Request 1:
Name every person identified by name in the post about the roommate rule below.
Request 2:
Retype the section of the post about the roommate rule below that begins with the words containing "Last night, he" and ends with "sick of this.".
Request 3:
Using the post about the roommate rule below, decide whether each statement agrees with it, answering yes or no and quoting the words that settle it: (a) The roommates agreed that significant others would stay out of each other's rooms. (b) The writer allowed him to "tuck Jess in." (c) Tati and Colin were upstairs because something sexual was going on.

[start Extract provided]

So my rule is that he doesn't go up in my room. It's my room, right? Course, now I have a roommate. Okay, fine. She's his girlfriend. BUT WE ALL AGREED - ALL THE ROOMMATES - THAT THERE WOULD BE NO SIGNIFICANT OTHERS IN EACH OTHERS ROOMS. This is because it would make everyone feel uncomfortable. IT DOES. HE DOES NOT LIVE HERE AND SHOULD NOT BE MAKING THE PEOPLE WHO DO LIVE HERE UNCOMFORTABLE.

Last night, he asked me if it would be okay to (and I quote) "tuck Jess in". I flatly said no - it's my room, too. He stormed upstairs and said: "Well, it's HER room too!!" Well, of course it is! But she didn't freaking ask him to "tuck her in"!!

FRIGGIN A.

I think the next time he does something like that, he's definitely going to get screamed at, which will make things very uncomfortable in my house for a bit, but I'm already uncomfortable enough. Jess got mad that Tati and Colin were up here (mind you, nothing sexual was going on), but the only reason they were up here was because they felt uncomfortable downstairs as Jess and Jon were making out!!! This is getting really annoying and unfair. I know I sound like a demanding little kid, but I'm getting really sick of this.

[end Extract provided]
[start Record set]

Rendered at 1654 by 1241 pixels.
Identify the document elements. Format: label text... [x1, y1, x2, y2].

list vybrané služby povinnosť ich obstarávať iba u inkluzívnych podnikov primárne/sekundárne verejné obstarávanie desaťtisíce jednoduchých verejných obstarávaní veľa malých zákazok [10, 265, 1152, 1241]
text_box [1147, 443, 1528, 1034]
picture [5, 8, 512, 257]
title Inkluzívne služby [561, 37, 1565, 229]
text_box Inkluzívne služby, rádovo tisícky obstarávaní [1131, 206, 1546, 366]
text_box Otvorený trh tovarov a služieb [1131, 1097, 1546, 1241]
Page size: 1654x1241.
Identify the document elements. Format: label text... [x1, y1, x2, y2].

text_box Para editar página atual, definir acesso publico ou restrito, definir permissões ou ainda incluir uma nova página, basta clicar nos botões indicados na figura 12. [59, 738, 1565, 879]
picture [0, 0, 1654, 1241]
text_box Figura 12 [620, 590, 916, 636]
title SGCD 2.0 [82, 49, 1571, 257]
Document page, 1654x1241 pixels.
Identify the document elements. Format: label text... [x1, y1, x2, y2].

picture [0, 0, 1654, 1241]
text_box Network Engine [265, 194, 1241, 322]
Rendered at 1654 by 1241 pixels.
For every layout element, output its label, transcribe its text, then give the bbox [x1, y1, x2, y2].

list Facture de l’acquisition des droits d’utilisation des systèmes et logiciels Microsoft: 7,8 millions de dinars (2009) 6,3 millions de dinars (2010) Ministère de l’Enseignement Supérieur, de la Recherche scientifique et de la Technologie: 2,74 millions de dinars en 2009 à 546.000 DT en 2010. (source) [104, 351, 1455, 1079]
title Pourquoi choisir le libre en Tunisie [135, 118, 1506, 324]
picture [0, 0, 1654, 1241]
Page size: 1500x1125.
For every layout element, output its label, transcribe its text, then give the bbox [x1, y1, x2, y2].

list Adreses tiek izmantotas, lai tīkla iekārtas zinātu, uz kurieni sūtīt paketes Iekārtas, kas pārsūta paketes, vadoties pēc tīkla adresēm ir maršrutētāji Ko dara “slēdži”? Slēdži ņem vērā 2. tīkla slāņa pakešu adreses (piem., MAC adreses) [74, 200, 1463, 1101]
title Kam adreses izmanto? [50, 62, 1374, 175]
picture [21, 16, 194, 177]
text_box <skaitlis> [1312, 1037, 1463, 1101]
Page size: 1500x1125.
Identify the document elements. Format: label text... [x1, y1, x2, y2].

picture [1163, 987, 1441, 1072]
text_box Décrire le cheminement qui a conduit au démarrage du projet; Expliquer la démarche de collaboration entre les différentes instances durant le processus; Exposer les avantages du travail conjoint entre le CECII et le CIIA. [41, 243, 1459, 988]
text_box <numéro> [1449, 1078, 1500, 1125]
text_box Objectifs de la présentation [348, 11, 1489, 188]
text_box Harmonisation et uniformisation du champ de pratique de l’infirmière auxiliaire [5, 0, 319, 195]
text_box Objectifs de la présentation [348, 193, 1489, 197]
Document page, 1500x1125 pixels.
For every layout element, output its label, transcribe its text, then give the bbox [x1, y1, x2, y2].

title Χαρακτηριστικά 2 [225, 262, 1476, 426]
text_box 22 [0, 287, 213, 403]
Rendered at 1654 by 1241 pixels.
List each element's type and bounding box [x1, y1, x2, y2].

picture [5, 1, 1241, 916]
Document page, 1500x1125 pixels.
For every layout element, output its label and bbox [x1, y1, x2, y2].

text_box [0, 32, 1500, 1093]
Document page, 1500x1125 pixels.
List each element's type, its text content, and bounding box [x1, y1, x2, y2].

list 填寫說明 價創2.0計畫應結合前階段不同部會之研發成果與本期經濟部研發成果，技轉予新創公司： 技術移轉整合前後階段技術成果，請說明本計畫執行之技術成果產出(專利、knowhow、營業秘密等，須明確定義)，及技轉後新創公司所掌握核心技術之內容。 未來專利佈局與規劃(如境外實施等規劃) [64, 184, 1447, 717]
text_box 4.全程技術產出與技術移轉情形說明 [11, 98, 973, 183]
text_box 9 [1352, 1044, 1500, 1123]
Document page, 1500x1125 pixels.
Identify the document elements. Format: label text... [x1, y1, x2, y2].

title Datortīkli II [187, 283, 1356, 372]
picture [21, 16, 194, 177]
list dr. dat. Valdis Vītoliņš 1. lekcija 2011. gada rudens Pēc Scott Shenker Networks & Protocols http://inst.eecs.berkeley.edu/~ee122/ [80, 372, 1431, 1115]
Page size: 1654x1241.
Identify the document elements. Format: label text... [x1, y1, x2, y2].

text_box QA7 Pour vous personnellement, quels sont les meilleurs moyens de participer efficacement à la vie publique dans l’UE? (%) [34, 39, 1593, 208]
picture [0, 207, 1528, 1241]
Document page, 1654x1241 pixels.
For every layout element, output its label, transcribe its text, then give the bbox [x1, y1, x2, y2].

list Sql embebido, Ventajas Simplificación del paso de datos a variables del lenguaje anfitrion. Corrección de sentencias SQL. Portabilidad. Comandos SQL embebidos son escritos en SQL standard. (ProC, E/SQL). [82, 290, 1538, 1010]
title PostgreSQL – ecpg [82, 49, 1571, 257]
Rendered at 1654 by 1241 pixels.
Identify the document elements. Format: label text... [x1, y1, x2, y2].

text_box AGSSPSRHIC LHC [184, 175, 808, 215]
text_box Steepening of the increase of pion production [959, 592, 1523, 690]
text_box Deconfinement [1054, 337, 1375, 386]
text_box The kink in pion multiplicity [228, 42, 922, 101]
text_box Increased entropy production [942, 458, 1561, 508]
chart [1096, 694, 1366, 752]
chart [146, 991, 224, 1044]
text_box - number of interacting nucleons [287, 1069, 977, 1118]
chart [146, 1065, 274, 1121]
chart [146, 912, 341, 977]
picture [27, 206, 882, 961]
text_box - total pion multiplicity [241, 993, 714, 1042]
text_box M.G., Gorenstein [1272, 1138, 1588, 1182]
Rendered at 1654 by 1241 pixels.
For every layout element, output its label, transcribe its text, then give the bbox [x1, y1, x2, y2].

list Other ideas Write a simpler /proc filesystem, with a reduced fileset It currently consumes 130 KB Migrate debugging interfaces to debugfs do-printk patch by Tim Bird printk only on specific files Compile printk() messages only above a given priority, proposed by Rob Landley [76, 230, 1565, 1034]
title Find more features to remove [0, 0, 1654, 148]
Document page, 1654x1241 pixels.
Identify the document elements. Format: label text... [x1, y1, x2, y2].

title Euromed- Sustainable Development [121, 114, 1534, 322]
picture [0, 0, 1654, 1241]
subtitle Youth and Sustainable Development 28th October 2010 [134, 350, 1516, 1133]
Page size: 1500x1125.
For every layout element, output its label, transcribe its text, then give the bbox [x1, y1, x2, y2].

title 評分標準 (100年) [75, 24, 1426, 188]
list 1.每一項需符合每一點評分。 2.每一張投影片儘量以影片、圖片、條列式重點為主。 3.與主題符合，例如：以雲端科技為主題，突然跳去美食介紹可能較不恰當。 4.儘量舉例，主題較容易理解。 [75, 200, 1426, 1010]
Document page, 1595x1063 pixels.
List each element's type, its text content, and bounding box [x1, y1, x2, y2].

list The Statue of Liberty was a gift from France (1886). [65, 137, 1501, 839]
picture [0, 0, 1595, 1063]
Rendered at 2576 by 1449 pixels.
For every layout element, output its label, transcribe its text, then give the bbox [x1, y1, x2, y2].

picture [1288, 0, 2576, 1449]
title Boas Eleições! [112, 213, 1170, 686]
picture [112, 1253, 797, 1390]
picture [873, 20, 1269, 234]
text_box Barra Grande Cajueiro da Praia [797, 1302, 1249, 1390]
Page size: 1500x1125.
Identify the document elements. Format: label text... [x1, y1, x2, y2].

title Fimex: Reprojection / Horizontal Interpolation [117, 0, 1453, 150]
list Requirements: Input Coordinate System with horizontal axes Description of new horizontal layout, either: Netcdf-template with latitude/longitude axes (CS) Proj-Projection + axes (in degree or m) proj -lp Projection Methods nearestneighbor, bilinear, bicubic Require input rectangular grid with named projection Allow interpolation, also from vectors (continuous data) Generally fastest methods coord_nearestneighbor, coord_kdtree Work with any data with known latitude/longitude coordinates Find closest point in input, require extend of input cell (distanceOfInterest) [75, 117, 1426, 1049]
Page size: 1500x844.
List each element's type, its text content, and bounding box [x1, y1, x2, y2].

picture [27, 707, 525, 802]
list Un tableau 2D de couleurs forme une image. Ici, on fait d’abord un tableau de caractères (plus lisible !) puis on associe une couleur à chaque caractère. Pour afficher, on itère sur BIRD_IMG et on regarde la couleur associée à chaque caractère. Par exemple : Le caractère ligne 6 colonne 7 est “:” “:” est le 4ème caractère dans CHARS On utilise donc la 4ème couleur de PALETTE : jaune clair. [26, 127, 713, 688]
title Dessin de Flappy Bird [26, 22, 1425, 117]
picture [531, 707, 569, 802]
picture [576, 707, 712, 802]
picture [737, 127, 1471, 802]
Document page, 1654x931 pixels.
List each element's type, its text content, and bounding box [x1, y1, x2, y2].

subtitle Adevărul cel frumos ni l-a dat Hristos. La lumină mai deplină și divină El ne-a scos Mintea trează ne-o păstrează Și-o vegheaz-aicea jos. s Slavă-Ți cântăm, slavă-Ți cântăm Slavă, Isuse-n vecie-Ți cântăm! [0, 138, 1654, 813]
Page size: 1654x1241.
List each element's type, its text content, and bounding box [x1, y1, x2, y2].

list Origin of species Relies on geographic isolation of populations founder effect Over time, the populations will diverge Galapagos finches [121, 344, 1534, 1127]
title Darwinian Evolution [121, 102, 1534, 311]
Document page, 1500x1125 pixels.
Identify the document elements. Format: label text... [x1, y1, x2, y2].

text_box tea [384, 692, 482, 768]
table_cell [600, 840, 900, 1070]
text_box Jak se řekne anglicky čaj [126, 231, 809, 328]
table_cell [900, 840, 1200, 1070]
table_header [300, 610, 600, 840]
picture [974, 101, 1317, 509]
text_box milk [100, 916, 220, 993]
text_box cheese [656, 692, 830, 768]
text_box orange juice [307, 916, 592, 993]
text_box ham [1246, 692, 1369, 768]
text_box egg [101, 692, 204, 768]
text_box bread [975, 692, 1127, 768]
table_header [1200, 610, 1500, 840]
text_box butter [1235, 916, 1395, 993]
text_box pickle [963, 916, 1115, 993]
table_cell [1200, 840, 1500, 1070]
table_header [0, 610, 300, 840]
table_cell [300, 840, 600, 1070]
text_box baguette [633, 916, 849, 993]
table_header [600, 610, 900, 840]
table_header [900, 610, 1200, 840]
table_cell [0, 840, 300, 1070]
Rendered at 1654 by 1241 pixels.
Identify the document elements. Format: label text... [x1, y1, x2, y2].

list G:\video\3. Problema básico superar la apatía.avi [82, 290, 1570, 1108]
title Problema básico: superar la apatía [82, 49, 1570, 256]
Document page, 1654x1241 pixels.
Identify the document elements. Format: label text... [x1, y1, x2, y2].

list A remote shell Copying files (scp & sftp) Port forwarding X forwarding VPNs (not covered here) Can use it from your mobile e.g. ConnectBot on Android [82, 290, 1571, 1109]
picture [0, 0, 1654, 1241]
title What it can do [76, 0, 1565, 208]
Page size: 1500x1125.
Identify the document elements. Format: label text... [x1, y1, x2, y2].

[end Record set]

Written response 1:
Jess, Tati, Colin, Jon

Written response 2:
Last night, he asked me if it would be okay to (and I quote) "tuck Jess in". I flatly said no - it's my room, too. He stormed upstairs and said: "Well, it's HER room too!!" Well, of course it is! But she didn't freaking ask him to "tuck her in"!!

FRIGGIN A.

I think the next time he does something like that, he's definitely going to get screamed at, which will make things very uncomfortable in my house for a bit, but I'm already uncomfortable enough. Jess got mad that Tati and Colin were up here (mind you, nothing sexual was going on), but the only reason they were up here was because they felt uncomfortable downstairs as Jess and Jon were making out!!! This is getting really annoying and unfair. I know I sound like a demanding little kid, but I'm getting really sick of this.

Written response 3:
(a) Yes: "WE ALL AGREED - ALL THE ROOMMATES - THAT THERE WOULD BE NO SIGNIFICANT OTHERS IN EACH OTHERS ROOMS"
(b) No: "I flatly said no - it's my room, too."
(c) No: "mind you, nothing sexual was going on"